**Instructions for the task**
Would you output the entries below only from the line containing "line: (793, 329) -> (573, 275), moved" through the line containing "part: (798, 634) -> (609, 458), moved", exactly as they stand and with both ends included?

**Source material**
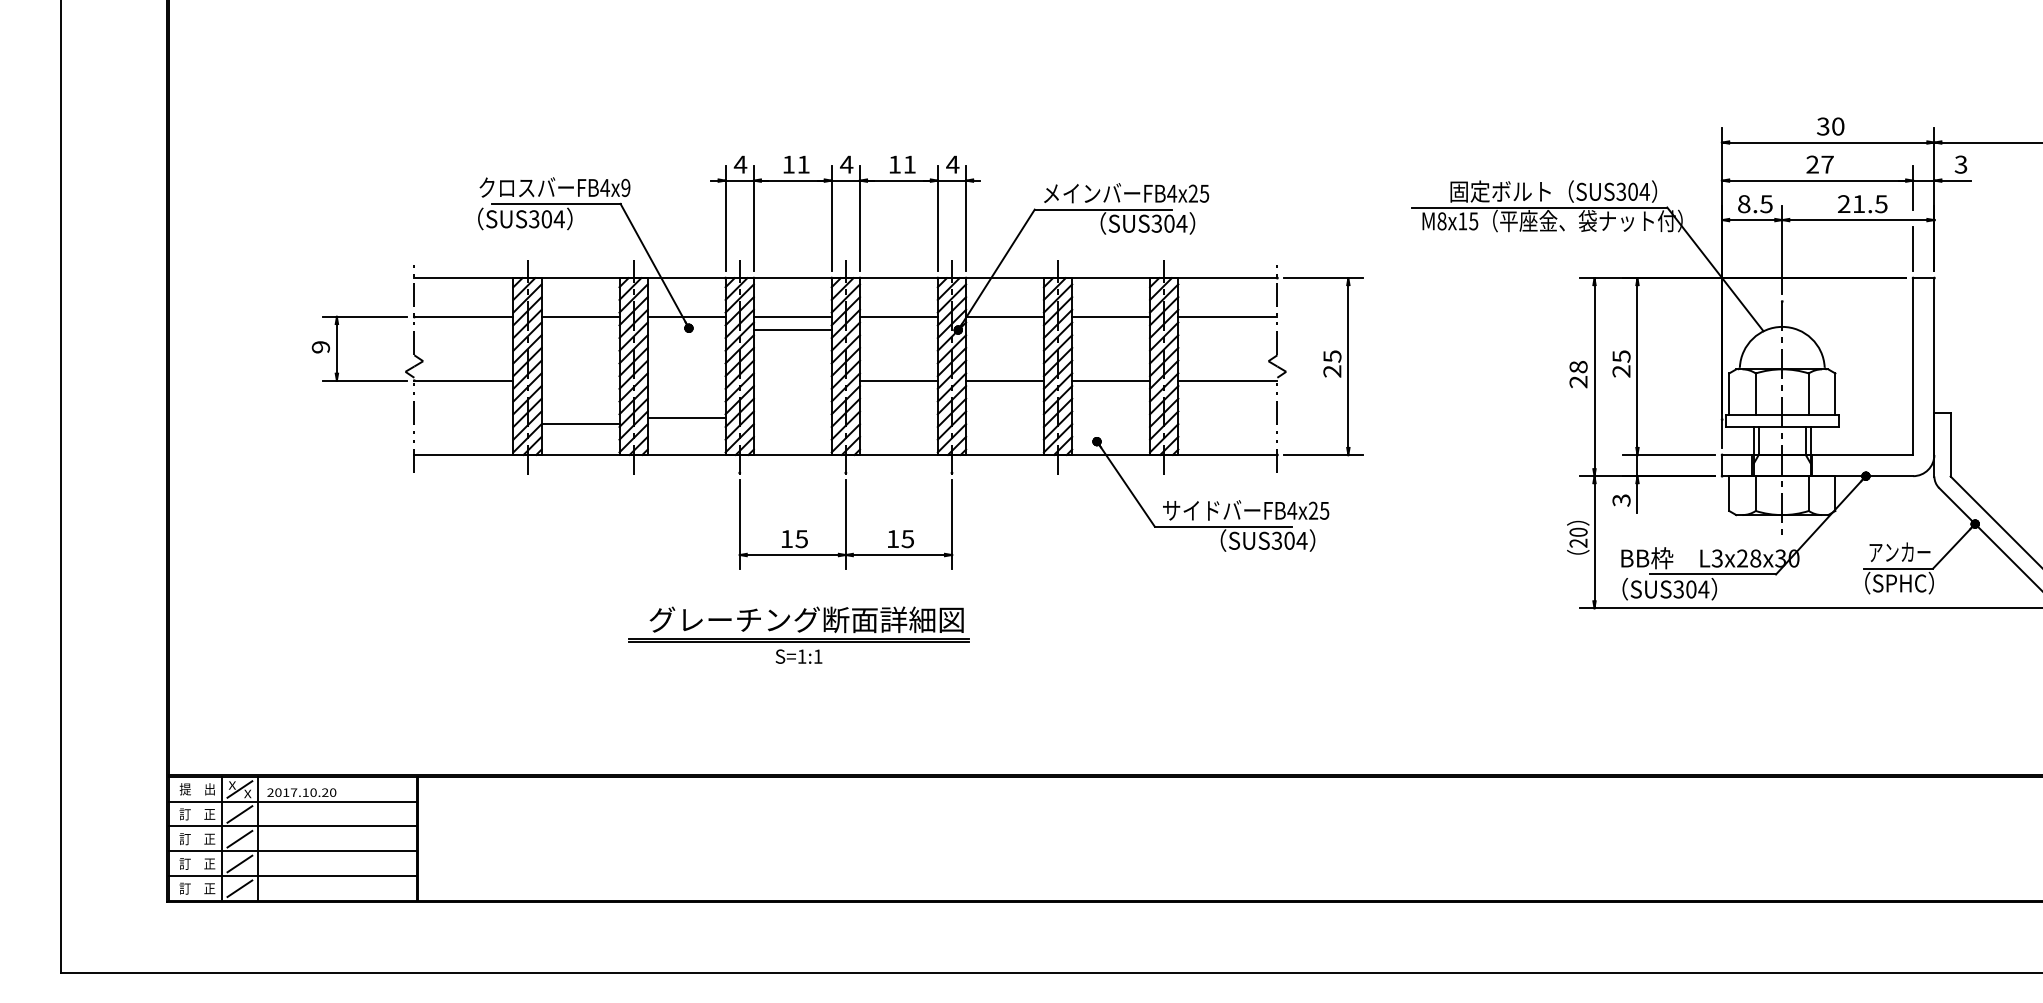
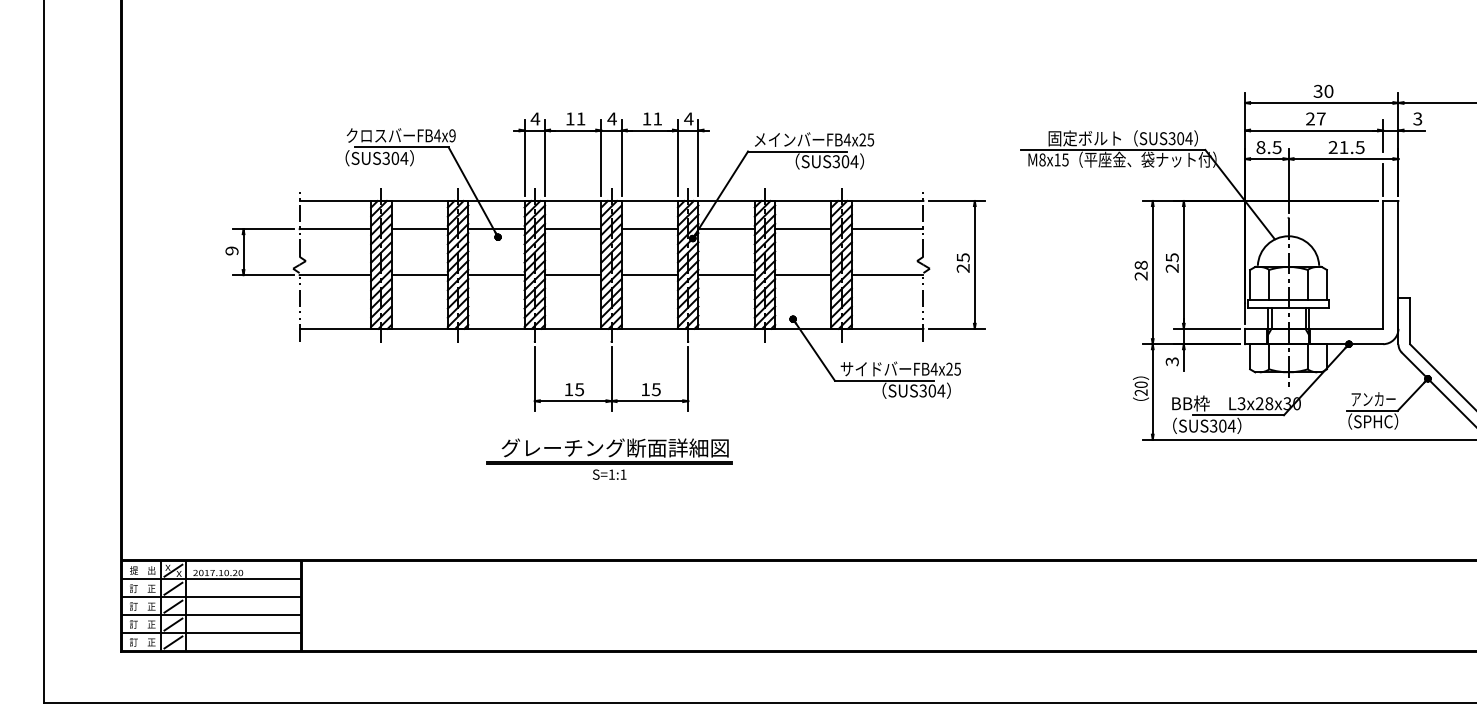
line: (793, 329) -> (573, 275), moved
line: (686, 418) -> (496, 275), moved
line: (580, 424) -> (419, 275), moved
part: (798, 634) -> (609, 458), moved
==
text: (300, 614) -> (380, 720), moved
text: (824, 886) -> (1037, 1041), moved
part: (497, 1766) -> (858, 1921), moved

**Solution below**
line: (793, 329) -> (573, 275), moved
line: (686, 418) -> (496, 275), moved
line: (580, 424) -> (419, 275), moved
part: (798, 634) -> (609, 458), moved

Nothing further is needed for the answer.